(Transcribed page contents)
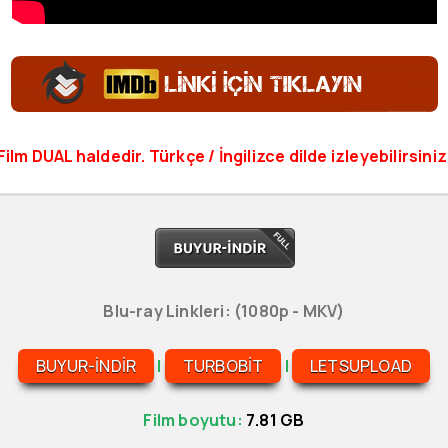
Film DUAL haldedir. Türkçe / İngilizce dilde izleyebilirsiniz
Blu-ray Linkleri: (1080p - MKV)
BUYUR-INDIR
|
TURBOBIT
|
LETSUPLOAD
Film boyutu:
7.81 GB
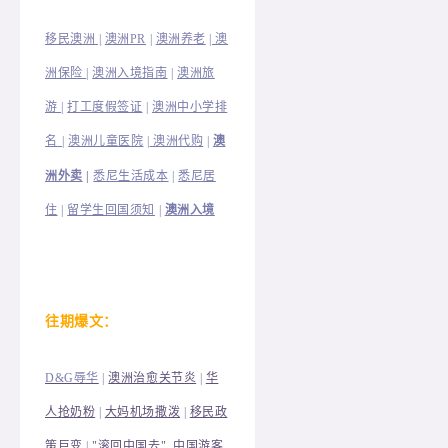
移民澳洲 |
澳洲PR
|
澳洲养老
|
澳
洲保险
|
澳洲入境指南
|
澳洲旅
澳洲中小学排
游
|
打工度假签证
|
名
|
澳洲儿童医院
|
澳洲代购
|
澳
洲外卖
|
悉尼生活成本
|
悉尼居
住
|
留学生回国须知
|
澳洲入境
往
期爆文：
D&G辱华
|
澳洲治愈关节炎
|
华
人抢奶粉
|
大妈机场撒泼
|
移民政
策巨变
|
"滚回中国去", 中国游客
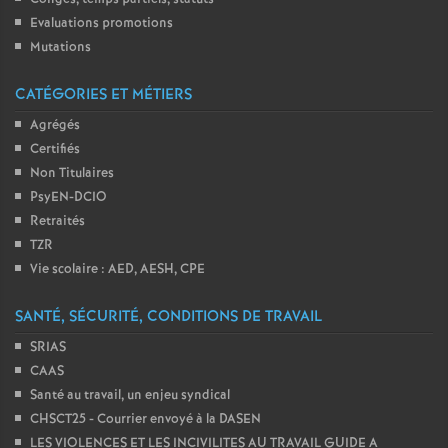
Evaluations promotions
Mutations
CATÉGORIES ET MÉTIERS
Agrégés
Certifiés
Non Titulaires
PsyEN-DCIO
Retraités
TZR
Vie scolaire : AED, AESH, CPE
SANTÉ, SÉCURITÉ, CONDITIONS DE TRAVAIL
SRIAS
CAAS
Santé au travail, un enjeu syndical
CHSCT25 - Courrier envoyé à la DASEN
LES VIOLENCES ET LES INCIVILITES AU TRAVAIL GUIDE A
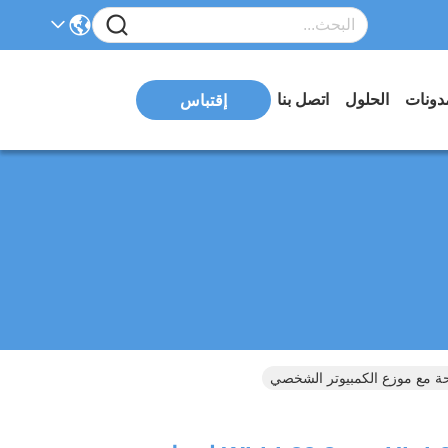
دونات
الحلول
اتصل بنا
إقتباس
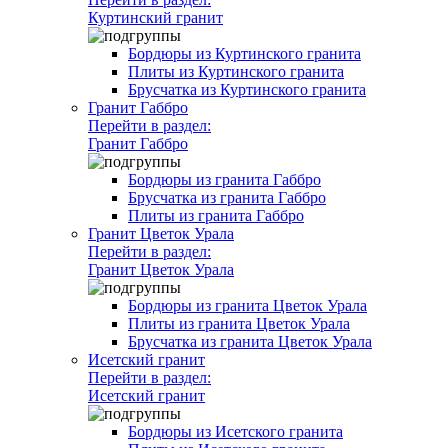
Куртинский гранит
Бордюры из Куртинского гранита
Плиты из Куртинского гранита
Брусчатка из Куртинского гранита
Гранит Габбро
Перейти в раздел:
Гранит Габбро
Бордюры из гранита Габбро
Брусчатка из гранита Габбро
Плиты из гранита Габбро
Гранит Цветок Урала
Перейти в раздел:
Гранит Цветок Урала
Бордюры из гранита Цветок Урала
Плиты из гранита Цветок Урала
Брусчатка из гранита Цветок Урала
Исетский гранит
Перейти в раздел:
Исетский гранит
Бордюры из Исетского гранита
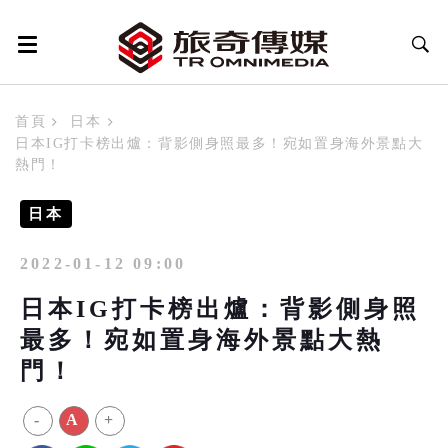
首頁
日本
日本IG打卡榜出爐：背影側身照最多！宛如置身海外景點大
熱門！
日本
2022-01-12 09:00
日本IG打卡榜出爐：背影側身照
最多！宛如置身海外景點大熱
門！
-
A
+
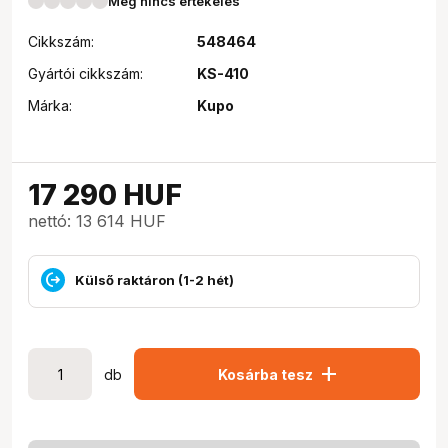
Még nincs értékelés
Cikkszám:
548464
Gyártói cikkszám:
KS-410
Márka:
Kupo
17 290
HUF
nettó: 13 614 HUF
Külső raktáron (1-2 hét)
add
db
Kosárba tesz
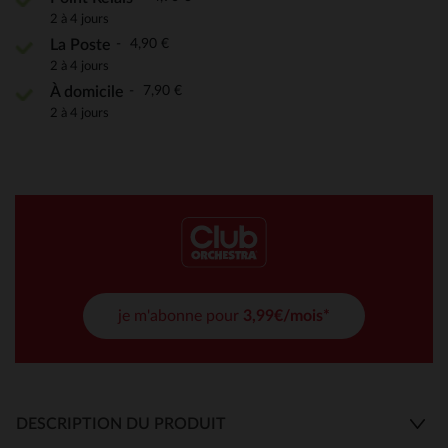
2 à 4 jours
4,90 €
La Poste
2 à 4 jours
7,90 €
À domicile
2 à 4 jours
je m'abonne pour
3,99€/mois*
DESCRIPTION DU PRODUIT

--

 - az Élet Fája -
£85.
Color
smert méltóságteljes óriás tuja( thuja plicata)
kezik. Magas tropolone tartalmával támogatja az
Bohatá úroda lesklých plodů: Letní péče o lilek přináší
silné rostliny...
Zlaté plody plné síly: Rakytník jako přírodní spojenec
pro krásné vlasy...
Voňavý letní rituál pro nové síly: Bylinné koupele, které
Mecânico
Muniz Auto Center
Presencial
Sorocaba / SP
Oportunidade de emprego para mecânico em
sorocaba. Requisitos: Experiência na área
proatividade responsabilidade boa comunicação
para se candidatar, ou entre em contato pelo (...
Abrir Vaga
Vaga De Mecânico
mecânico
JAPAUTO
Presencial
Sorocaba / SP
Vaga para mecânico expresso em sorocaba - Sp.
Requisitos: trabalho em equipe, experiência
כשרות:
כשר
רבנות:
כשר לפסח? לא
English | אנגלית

Job item
Please recast the lines of the listing above, from the line containing "Még nincs értékelés" through the line containing "DESCRIPTION DU PRODUIT" inclusive, as a JSON list of strings with one string per line and blank lines omitted. Leave the pictures out of the answer.

Exercise answer
[
  "Még nincs értékelés",
  "Cikkszám:",
  "548464",
  "Gyártói cikkszám:",
  "KS-410",
  "Márka:",
  "Kupo",
  "17 290",
  "HUF",
  "nettó: 13 614 HUF",
  "Külső raktáron (1-2 hét)",
  "add",
  "db",
  "Kosárba tesz",
  "2 à 4 jours",
  "4,90 €",
  "La Poste",
  "2 à 4 jours",
  "7,90 €",
  "À domicile",
  "2 à 4 jours",
  "je m'abonne pour",
  "3,99€/mois*",
  "DESCRIPTION DU PRODUIT"
]